The filing also details emails written by Bankman, in which he allegedly complained to the FTX US Head of Administration that his annual salary was $200,000, when he was “supposed to be getting $1M/yr.”
That grievance was ultimately elevated to his son in an email, according to the lawsuit: “Gee, Sam I don’t know what to say here. This is the first [I] have heard of the 200K a year salary!
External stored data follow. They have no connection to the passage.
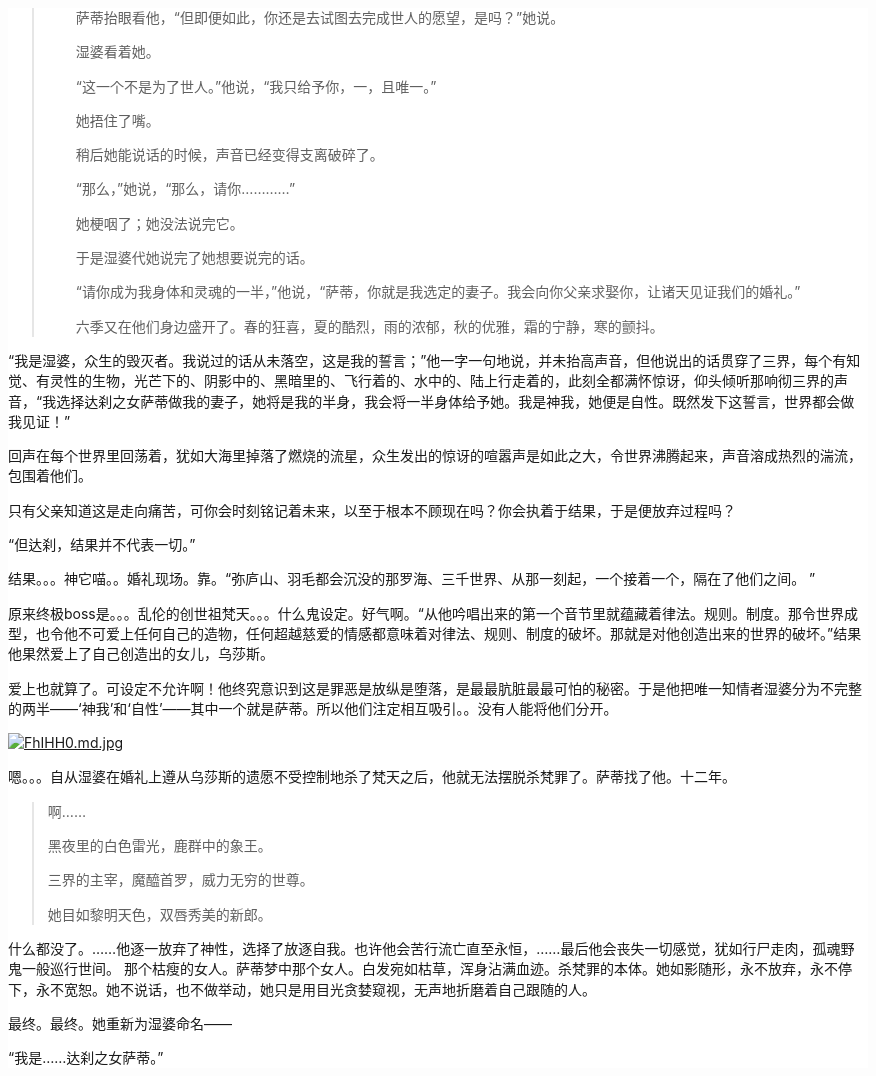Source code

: >
> 　　萨蒂抬眼看他，“但即便如此，你还是去试图去完成世人的愿望，是吗？”她说。 
>
> 　　湿婆看着她。 
>
> 　　“这一个不是为了世人。”他说，“我只给予你，一，且唯一。” 
>
> 　　她捂住了嘴。 
>
> 　　稍后她能说话的时候，声音已经变得支离破碎了。 
>
> 　　“那么，”她说，“那么，请你…………” 
>
> 　　她梗咽了；她没法说完它。 
>
> 　　于是湿婆代她说完了她想要说完的话。 
>
> 　　“请你成为我身体和灵魂的一半，”他说，“萨蒂，你就是我选定的妻子。我会向你父亲求娶你，让诸天见证我们的婚礼。” 
>
> 　　六季又在他们身边盛开了。春的狂喜，夏的酷烈，雨的浓郁，秋的优雅，霜的宁静，寒的颤抖。 

“我是湿婆，众生的毁灭者。我说过的话从未落空，这是我的誓言；”他一字一句地说，并未抬高声音，但他说出的话贯穿了三界，每个有知觉、有灵性的生物，光芒下的、阴影中的、黑暗里的、飞行着的、水中的、陆上行走着的，此刻全都满怀惊讶，仰头倾听那响彻三界的声音，“我选择达刹之女萨蒂做我的妻子，她将是我的半身，我会将一半身体给予她。我是神我，她便是自性。既然发下这誓言，世界都会做我见证！” 

回声在每个世界里回荡着，犹如大海里掉落了燃烧的流星，众生发出的惊讶的喧嚣声是如此之大，令世界沸腾起来，声音溶成热烈的湍流，包围着他们。

只有父亲知道这是走向痛苦，可你会时刻铭记着未来，以至于根本不顾现在吗？你会执着于结果，于是便放弃过程吗？

“但达刹，结果并不代表一切。” 

结果。。。神它喵。。婚礼现场。靠。“弥庐山、羽毛都会沉没的那罗海、三千世界、从那一刻起，一个接着一个，隔在了他们之间。 ”

原来终极boss是。。。乱伦的创世祖梵天。。。什么鬼设定。好气啊。“从他吟唱出来的第一个音节里就蕴藏着律法。规则。制度。那令世界成型，也令他不可爱上任何自己的造物，任何超越慈爱的情感都意味着对律法、规则、制度的破坏。那就是对他创造出来的世界的破坏。”结果他果然爱上了自己创造出的女儿，乌莎斯。

爱上也就算了。可设定不允许啊！他终究意识到这是罪恶是放纵是堕落，是最最肮脏最最可怕的秘密。于是他把唯一知情者湿婆分为不完整的两半——‘神我’和‘自性’——其中一个就是萨蒂。所以他们注定相互吸引。。没有人能将他们分开。

[![FhIHH0.md.jpg](https://s1.ax1x.com/2018/12/30/FhIHH0.md.jpg)](https://imgchr.com/i/FhIHH0)

嗯。。。自从湿婆在婚礼上遵从乌莎斯的遗愿不受控制地杀了梵天之后，他就无法摆脱杀梵罪了。萨蒂找了他。十二年。

> 啊…… 
>
> 黑夜里的白色雷光，鹿群中的象王。 
>
> 三界的主宰，魔醯首罗，威力无穷的世尊。 
>
> 她目如黎明天色，双唇秀美的新郎。 

什么都没了。……他逐一放弃了神性，选择了放逐自我。也许他会苦行流亡直至永恒，……最后他会丧失一切感觉，犹如行尸走肉，孤魂野鬼一般巡行世间。 那个枯瘦的女人。萨蒂梦中那个女人。白发宛如枯草，浑身沾满血迹。杀梵罪的本体。她如影随形，永不放弃，永不停下，永不宽恕。她不说话，也不做举动，她只是用目光贪婪窥视，无声地折磨着自己跟随的人。

最终。最终。她重新为湿婆命名——

“我是……达刹之女萨蒂。”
Putting Barbara on this,” CNBC reported the filing as alleging.
The filing characterises the correspondence as Bankman lobbying his son to “massively increase his own salary.”
Within two weeks, the suit claims that Sam Bankman-Fried had collectively gifted his parents $10 million in funds coming from Alameda, and within three months, the couple was deeded the $16.4 million property in The Bahamas.
According to the partially-redacted filing, Bankman-Fried’s parents also “pushed for tens of millions of dollars in political and charitable contributions, including to Stanford University, which were seemingly designed to boost Bankman’s and Fried’s professional and social status.”
CNBC also reported that Fried is also accused of encouraging her son and others within the company to avoid, if not violate, federal campaign finance disclosure rules by “engaging in straw donations or otherwise concealing the FTX Group as the source of the contributions.”
Bankman and Fried “either knew – or ignored bright red flags revealing – that their son, Bankman-Fried, and other FTX Insiders were orchestrating a vast fraudulent scheme,” the lawsuit alleged.
FTX’s new leadership team has spent months trying to piece back together billions of dollars in missing assets belonging to the failed digital asset exchange.
In July FTX filed a lawsuit against Sam Bankman-Fried, seeking to recoup more than $1 billion, and alleging the funds were used to cover his legal defence.
FTX’s lawsuit against his parents meanwhile is seeking asks for a mix of compensatory relief, including punitive damages resulting from Bankman and Fried’s “conscious, willful, wanton, and malicious conduct,” as well as the return of any property or payments made to the pair from FTX.
CNBC reported that if a judge rules in favour of FTX, it is unclear how the clawbacks might affect Bankman and Fried’s ability to pay for their son’s legal fees as he heads to trial on 2 October.
Meanwhile legal counsel for Bankman and Fried said in a written statement to CNBC that FTX’s Tuesday’s filing “is a dangerous attempt to intimidate Joe and Barbara and undermine the jury process just days before their child’s trial begins,” adding that “these claims are completely false.”
“Mr. Ray and his massive team of lawyers, who are collectively running up countless millions of dollars in fees while returning relatively little to FTX clients, know better,” continues the statement from Bankman and Fried’s attorneys.